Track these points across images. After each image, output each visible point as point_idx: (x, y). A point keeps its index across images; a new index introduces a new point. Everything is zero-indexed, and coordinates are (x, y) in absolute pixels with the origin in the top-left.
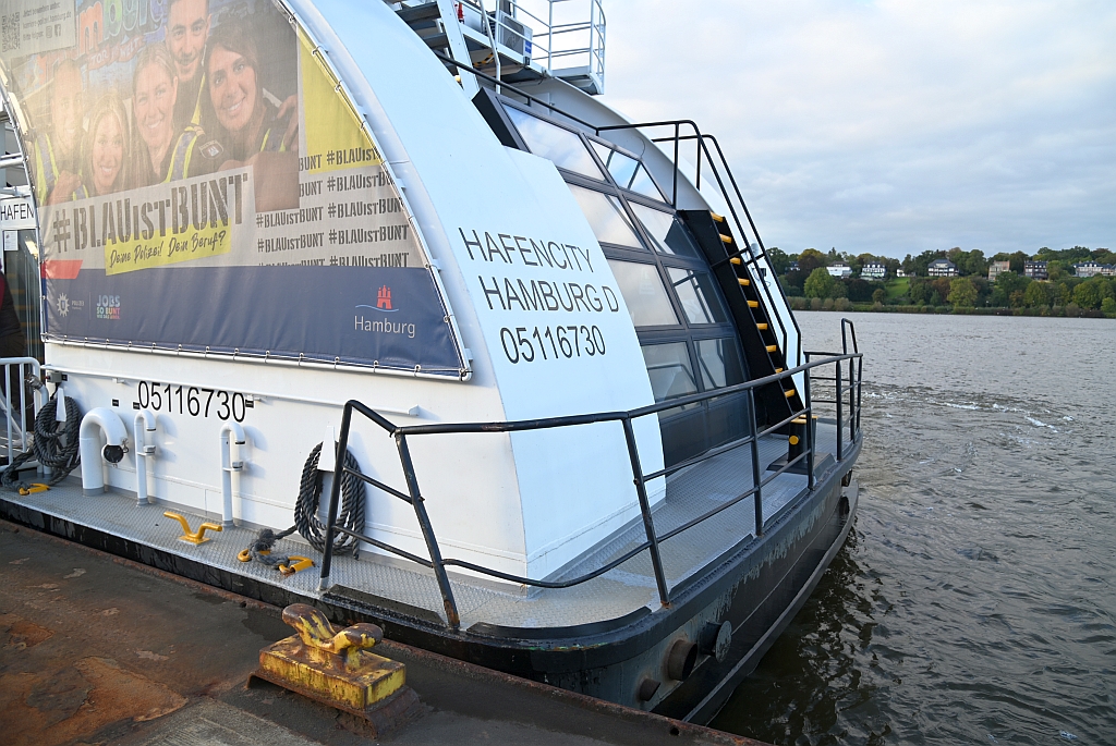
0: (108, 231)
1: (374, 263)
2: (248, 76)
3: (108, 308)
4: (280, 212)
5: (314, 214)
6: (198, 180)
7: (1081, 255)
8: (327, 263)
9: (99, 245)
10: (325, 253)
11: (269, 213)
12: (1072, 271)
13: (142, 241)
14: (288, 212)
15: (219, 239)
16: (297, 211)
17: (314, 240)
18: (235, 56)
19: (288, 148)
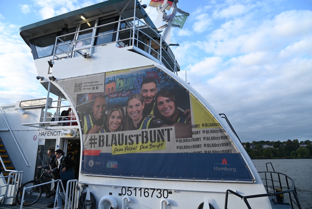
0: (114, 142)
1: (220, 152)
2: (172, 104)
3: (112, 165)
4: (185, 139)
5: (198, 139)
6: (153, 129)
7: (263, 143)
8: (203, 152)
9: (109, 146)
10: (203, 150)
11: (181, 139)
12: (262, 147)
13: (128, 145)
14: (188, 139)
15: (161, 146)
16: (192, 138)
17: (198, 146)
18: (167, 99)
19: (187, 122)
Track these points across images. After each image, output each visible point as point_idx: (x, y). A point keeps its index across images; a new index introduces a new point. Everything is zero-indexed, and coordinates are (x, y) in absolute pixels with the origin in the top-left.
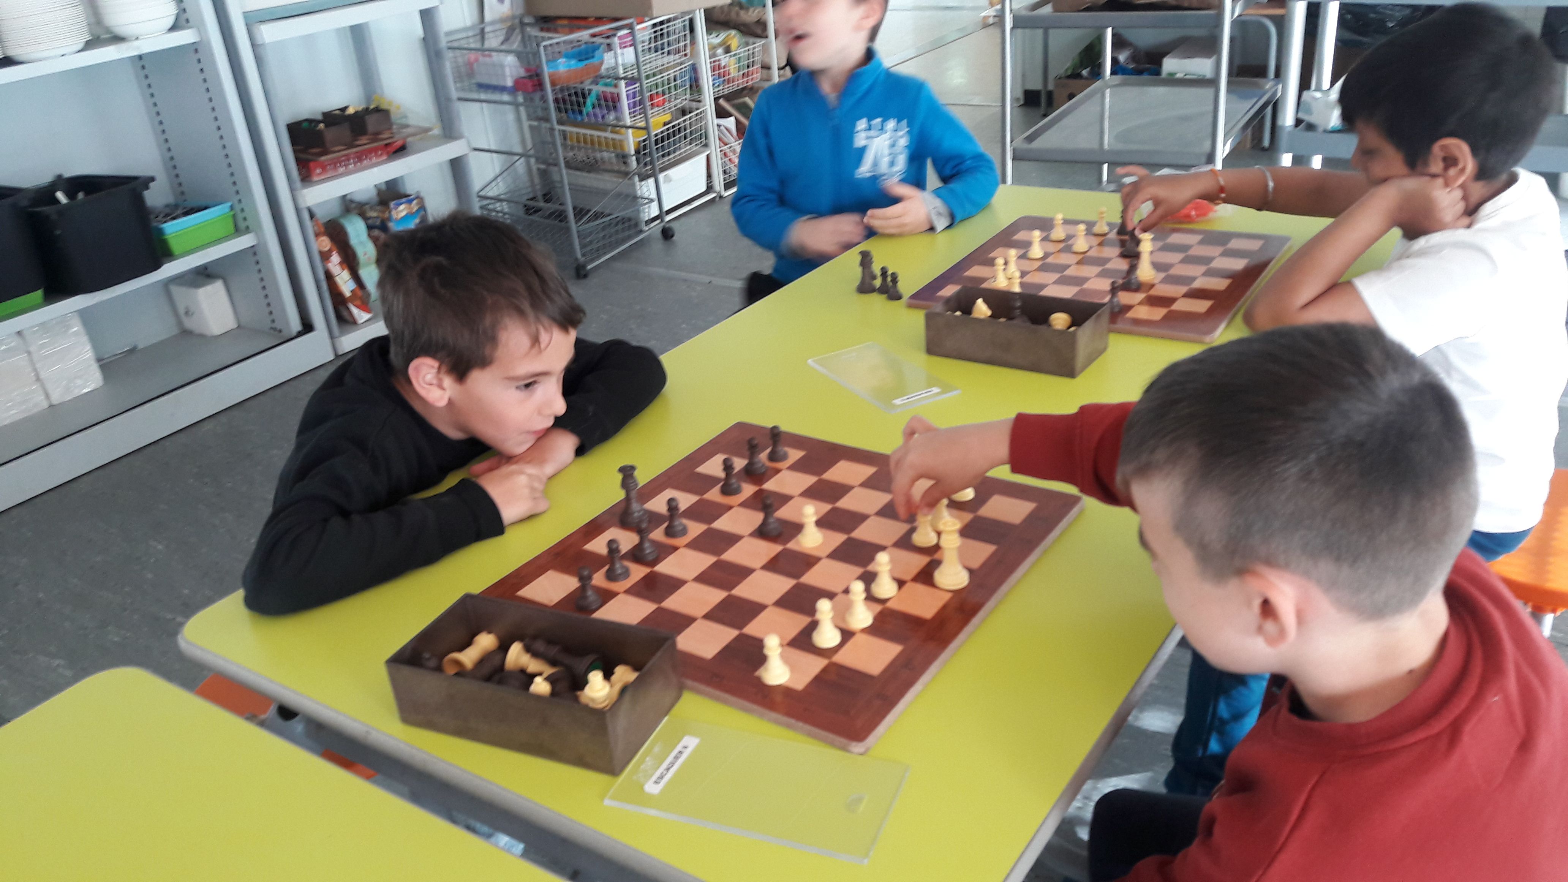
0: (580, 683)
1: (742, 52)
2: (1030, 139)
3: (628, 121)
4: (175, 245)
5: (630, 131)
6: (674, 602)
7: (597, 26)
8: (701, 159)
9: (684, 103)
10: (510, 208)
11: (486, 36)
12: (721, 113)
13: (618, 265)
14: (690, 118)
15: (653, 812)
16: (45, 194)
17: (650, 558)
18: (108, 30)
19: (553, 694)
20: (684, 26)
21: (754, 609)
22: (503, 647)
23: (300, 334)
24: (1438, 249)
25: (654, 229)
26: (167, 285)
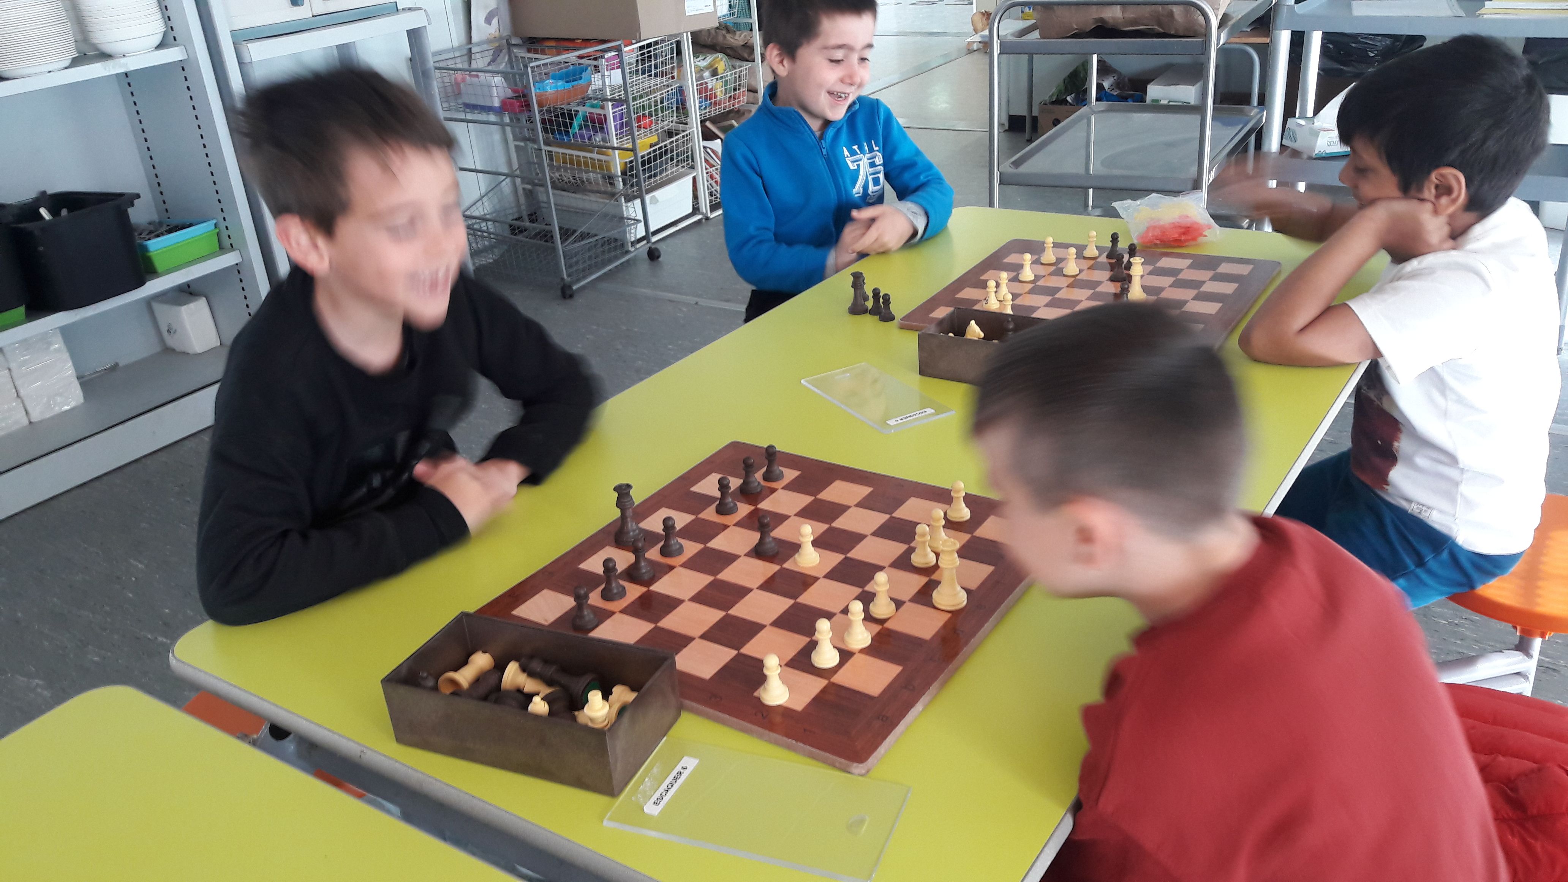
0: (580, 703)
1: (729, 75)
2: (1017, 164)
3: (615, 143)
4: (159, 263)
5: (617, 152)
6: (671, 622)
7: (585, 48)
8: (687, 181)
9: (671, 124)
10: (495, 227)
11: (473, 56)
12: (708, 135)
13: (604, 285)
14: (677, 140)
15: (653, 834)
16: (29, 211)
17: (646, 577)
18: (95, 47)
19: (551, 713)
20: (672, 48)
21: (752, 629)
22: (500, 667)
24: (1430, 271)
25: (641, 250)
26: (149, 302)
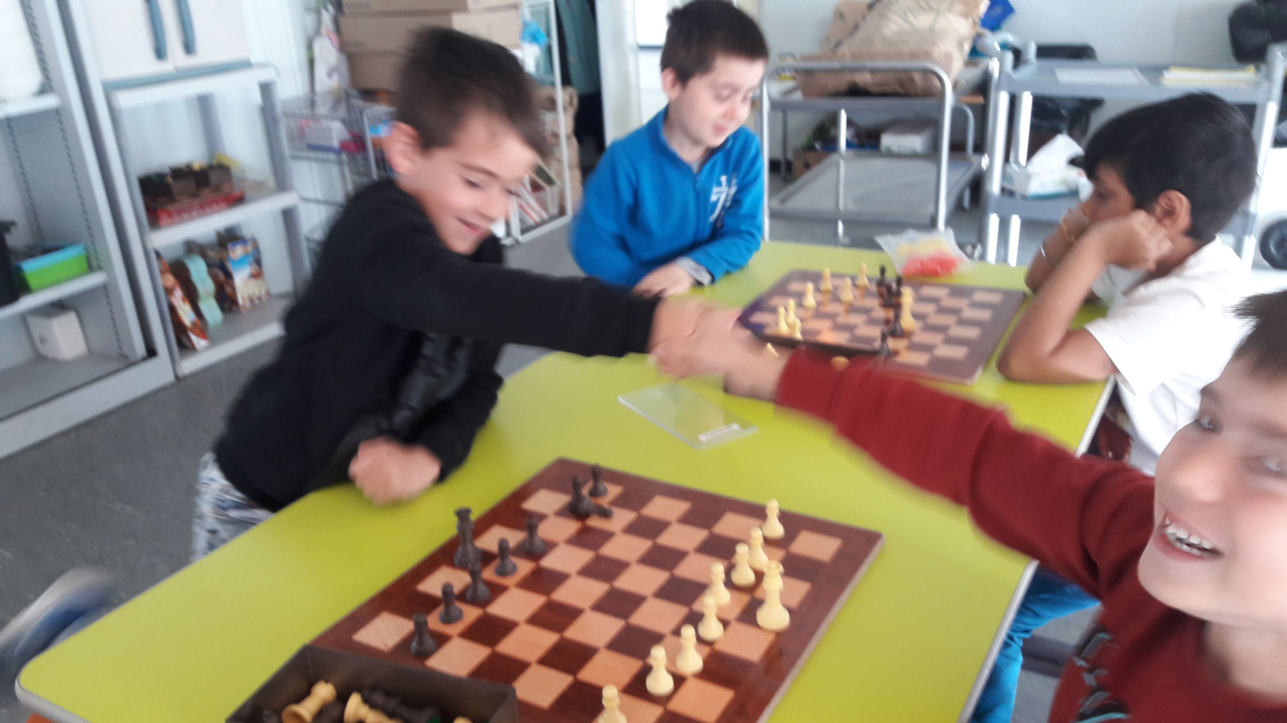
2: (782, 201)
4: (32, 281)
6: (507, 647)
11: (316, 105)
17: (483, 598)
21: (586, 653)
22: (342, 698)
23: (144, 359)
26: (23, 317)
_____
Réécrivez toutes les lignes ci-dessus en remplaçant « top-left » par « upper-left », sans rien modifier d'autre. Laissez les images de côté dans votre réponse.

Réponse rédigée:
Track these points across images. After each image, output each visible point as point_idx: (x, y). A point keeps its index across images; a new index introduces a new point. Everything is zero-indexed, and coordinates are (x, y) in absolute pixels with the origin in the upper-left.
0: (108, 231)
1: (374, 263)
2: (248, 76)
3: (108, 308)
4: (280, 212)
5: (314, 214)
6: (198, 180)
7: (1081, 255)
8: (327, 263)
9: (99, 245)
10: (325, 253)
11: (269, 213)
12: (1072, 271)
13: (142, 241)
14: (288, 212)
15: (219, 239)
16: (297, 211)
17: (314, 240)
18: (235, 56)
19: (288, 148)
0: (114, 142)
1: (220, 152)
2: (172, 104)
3: (112, 165)
4: (185, 139)
5: (198, 139)
6: (153, 129)
7: (263, 143)
8: (203, 152)
9: (109, 146)
10: (203, 150)
11: (181, 139)
12: (262, 147)
13: (128, 145)
14: (188, 139)
15: (161, 146)
16: (192, 138)
17: (198, 146)
18: (167, 99)
19: (187, 122)
Track these points across images. After each image, output each visible point as point_idx: (x, y). A point keeps its index across images; a new index introduces a new point. Everything is zero-indexed, and coordinates are (x, y) in absolute pixels with the origin in the upper-left.
0: (580, 683)
1: (742, 52)
2: (1030, 139)
3: (628, 121)
4: (175, 245)
5: (630, 131)
6: (674, 602)
7: (597, 26)
8: (701, 159)
9: (684, 103)
10: (510, 208)
11: (486, 36)
12: (721, 113)
13: (618, 265)
14: (690, 118)
15: (653, 812)
16: (45, 194)
17: (650, 558)
18: (108, 30)
19: (553, 694)
20: (684, 26)
21: (754, 609)
22: (503, 647)
23: (300, 334)
24: (1438, 249)
25: (654, 229)
26: (167, 285)
0: (580, 703)
1: (729, 75)
2: (1017, 164)
3: (615, 143)
4: (159, 263)
5: (617, 152)
6: (671, 622)
7: (585, 48)
8: (687, 181)
9: (671, 124)
10: (495, 227)
11: (473, 56)
12: (708, 135)
13: (604, 285)
14: (677, 140)
15: (653, 834)
16: (29, 211)
17: (646, 577)
18: (95, 47)
19: (551, 713)
20: (672, 48)
21: (752, 629)
22: (500, 667)
24: (1430, 271)
25: (641, 250)
26: (149, 302)
2: (782, 201)
4: (32, 281)
6: (507, 647)
11: (316, 105)
17: (483, 598)
21: (586, 653)
22: (342, 698)
23: (144, 359)
26: (23, 317)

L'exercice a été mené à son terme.